Работники фабрики увлеченно репетируют спектакли (ставят водевили, классику, главным образом Островского); Станиславский бывает на репетициях, консультирует режиссера — одного из своих служащих. В дни спектаклей зал переполнен, зрителям раздают бесплатные билеты, нарядные (даже надушенные) программы. Духовенство большой соседней церкви Мартына Исповедника предъявляет претензии к руководству фабрики, потому что алексеевские рабочие пропускают обедни и вечерни, чтобы репетировать «Лес» и другие классические пьесы.

Этот фабричный театр ощущается Станиславским как частица будущего громадного театра, который объединит и обновит весь русский театр, который должен вобрать опыт Художественного театра, но далеко выйти за его пределы, участвовать в непосредственном процессе обновления, очищения жизни, необходимость которого ощутима в России, ощутима самим Станиславским.

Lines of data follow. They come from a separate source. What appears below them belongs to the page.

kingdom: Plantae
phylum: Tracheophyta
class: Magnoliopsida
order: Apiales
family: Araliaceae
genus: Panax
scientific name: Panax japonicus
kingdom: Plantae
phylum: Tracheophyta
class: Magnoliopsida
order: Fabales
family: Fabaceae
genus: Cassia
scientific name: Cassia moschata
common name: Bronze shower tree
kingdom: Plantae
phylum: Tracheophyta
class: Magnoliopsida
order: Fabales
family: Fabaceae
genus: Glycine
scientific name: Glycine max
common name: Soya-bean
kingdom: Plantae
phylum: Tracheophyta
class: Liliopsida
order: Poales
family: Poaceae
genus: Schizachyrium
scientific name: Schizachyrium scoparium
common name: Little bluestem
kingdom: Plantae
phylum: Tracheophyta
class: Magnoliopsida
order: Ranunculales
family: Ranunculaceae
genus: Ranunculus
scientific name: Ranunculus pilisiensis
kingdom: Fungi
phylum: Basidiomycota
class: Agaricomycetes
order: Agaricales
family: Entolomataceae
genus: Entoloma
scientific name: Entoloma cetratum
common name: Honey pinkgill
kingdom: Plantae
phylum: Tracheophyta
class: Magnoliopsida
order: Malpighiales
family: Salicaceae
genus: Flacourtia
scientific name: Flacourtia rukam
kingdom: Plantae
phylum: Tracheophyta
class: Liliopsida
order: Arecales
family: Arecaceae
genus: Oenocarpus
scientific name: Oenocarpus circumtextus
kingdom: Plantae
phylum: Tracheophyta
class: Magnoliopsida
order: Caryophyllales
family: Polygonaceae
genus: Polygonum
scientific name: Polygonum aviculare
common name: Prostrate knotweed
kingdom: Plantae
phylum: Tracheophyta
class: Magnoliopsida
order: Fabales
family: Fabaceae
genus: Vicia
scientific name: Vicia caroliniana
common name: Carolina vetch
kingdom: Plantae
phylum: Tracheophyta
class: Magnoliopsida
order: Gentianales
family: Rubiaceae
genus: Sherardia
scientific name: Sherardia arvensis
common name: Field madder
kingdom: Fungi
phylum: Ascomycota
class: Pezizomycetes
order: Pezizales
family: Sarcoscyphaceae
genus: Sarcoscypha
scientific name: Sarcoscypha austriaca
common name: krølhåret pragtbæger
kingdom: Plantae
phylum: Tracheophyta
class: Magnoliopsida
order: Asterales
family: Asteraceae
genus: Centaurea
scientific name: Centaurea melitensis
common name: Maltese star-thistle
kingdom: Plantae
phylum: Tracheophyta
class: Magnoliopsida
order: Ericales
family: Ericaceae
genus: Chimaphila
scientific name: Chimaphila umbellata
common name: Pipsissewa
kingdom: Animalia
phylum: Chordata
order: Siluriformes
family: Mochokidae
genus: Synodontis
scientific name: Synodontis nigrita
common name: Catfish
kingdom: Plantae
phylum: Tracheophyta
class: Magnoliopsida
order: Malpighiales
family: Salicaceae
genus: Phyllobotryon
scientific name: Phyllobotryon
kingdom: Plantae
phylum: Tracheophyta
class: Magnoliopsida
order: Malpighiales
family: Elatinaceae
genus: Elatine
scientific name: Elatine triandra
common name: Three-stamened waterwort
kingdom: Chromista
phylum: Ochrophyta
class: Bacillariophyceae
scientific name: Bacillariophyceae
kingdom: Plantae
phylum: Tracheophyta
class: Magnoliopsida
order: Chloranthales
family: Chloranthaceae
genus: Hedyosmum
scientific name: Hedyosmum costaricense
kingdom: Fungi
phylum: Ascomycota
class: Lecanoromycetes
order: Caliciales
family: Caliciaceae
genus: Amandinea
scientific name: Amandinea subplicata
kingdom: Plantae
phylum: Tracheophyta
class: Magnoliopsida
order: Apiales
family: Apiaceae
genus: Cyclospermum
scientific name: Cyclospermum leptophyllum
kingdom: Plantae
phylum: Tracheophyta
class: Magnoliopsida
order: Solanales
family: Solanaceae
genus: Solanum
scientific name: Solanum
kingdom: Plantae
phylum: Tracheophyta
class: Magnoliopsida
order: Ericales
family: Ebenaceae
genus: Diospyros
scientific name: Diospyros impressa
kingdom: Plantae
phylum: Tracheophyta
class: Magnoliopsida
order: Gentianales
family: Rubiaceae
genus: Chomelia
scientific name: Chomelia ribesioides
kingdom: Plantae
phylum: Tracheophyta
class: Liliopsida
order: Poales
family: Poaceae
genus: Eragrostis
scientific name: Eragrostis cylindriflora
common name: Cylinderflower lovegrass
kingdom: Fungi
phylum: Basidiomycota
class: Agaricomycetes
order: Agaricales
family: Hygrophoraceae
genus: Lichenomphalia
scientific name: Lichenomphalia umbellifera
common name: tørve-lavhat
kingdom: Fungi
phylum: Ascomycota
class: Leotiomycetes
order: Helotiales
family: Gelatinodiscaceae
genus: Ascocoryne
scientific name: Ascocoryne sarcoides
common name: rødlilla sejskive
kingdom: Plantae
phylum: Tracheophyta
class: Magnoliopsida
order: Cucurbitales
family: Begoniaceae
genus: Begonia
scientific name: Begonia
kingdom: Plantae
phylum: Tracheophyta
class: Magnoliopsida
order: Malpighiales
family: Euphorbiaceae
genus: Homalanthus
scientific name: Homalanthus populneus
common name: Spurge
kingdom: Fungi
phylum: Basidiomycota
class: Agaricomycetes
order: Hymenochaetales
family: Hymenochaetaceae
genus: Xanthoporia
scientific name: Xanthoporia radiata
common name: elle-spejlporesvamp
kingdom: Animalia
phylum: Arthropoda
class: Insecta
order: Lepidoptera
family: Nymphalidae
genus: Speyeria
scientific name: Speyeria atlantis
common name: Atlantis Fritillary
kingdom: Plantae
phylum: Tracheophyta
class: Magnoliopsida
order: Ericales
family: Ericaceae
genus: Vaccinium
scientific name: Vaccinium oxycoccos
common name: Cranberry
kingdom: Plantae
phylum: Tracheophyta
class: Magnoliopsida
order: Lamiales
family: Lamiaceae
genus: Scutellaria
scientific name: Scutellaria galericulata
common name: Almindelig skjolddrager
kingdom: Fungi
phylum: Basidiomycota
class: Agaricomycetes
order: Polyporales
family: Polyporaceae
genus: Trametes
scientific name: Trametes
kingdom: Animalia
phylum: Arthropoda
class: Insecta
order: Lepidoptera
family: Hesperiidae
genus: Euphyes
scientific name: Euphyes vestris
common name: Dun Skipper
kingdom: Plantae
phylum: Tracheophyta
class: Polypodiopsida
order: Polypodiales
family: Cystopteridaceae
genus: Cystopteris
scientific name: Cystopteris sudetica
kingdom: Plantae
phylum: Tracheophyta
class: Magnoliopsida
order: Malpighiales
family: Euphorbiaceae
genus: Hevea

Кажется, совсем далекий от политики, он задумывает пьесу о Порт-Артуре. В его жизнь, как в жизнь каждого, входят неутешительные известия с дальневосточного фронта, страшные известия о Девятом января в Петербурге. Ощущение надвигающейся катастрофы, неизбежности великих перемен пронизывает атмосферу жизни страны — и в этой атмосфере еще острее становится ощущение исчерпанности дела, возникшего всего-то несколько лет тому назад. В 1904 году Станиславский записывает: «С грустью думаю о нашем театре. Недолго ему осталось жить». Молодой, благополучный, переживающий заслуженную славу театр для него — словно обреченный дом, за окнами которого уже стучат топоры, откуда надо снова уходить в создание нового дела, в огромную, вечно меняющуюся жизнь. Ощущение исчерпанности прошлой жизни и прошлого искусства свойственно всем лучшим художникам России — свойственно оно и Станиславскому.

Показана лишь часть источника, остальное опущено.